----- PASSAGE FOR REVIEW -----
GA4GH 1000 Genomes Reads Protocol Example

This example illustrates how to access alignment data made available using a GA4GH interface.

Initialize the client

In this step we create a client object which will be used to communicate with the server. It is initialized using the URL.


In [1]:
import ga4gh_client.client as client
c = client.HttpClient("http://1kgenomes.ga4gh.org")

Search read group sets

Read group sets are logical containers for read groups similar to BAM.

We can obtain read group sets via a search_read_group_sets request. Observe that this request takes as it's main parameter dataset_id, which was obtained using the example in 1kg_metadata_service using a search_datasets request.


In [2]:
counter = 0
for read_group_set in c.search_read_group_sets(dataset_id="WyIxa2dlbm9tZXMiXQ"):
    counter += 1
    if counter < 4:
        print "Read Group Set: {}".format(read_group_set.name)
        print "id: {}".format(read_group_set.id)
        print "dataset_id: {}".format(read_group_set.dataset_id)
        print "Aligned Read Count: {}".format(read_group_set.stats.aligned_read_count)
        print "Unaligned Read Count: {}\n".format(read_group_set.stats.unaligned_read_count)
----- RECORDS SUPPLIED -----
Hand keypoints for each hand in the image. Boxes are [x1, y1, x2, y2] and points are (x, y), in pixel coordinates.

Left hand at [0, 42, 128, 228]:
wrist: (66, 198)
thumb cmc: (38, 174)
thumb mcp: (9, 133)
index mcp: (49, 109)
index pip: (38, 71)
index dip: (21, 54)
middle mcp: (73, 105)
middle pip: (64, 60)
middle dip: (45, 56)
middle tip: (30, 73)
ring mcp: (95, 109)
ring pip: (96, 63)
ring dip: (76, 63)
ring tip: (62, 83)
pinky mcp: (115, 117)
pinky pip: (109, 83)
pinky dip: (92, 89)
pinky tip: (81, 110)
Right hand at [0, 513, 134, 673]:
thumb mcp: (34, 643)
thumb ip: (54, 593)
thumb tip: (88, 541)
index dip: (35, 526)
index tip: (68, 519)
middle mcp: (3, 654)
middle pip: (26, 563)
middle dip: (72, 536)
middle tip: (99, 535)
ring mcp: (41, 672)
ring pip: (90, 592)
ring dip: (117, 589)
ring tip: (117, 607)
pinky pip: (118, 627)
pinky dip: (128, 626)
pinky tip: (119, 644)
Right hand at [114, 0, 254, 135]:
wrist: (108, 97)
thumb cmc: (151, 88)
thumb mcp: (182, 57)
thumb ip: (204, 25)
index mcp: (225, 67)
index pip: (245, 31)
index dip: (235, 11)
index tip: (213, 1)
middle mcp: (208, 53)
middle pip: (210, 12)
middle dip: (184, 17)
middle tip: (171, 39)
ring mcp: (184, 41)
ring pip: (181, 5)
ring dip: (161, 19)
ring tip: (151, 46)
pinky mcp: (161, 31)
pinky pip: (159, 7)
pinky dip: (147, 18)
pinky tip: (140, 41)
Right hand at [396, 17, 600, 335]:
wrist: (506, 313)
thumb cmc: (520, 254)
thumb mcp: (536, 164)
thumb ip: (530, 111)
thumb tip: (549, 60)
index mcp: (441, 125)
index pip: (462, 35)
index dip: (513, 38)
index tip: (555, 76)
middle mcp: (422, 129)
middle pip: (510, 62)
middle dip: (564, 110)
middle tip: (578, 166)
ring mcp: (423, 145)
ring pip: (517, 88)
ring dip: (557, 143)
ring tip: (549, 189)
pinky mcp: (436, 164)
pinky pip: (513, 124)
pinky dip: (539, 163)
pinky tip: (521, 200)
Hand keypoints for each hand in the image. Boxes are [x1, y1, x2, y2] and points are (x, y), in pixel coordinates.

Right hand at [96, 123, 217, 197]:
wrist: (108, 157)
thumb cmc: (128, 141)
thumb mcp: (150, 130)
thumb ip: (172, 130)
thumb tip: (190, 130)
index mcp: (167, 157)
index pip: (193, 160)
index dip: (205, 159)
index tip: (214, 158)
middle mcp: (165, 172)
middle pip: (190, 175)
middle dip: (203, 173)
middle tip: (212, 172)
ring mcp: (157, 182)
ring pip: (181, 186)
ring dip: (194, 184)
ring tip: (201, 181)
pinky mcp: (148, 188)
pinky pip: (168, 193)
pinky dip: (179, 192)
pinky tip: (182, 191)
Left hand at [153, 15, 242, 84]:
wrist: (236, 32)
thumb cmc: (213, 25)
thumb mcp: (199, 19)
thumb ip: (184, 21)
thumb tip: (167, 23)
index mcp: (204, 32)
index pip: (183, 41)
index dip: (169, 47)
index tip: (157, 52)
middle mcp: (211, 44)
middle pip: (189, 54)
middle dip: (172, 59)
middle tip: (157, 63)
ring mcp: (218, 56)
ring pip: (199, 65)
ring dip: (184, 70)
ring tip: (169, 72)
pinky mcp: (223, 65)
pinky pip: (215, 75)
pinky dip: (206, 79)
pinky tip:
-----
▸ **QUESTIONS ON THE MATERIAL**:
(1) Write out the part of the GA4GH reads example starting with "In this step" and going on through "similar to BAM.".
(2) Answer these from the GA4GH reads example:
(a) What URL is used to initialize the client object?
(b) What does the text say read group sets are logical containers for?
(c) What is the main parameter that the search_read_group_sets request takes?

▸ **ANSWERS BY TASK**:
(1)
In this step we create a client object which will be used to communicate with the server. It is initialized using the URL.


In [1]:
import ga4gh_client.client as client
c = client.HttpClient("http://1kgenomes.ga4gh.org")

Search read group sets

Read group sets are logical containers for read groups similar to BAM.

(2)
(a) http://1kgenomes.ga4gh.org
(b) Read groups, similar to BAM.
(c) dataset_id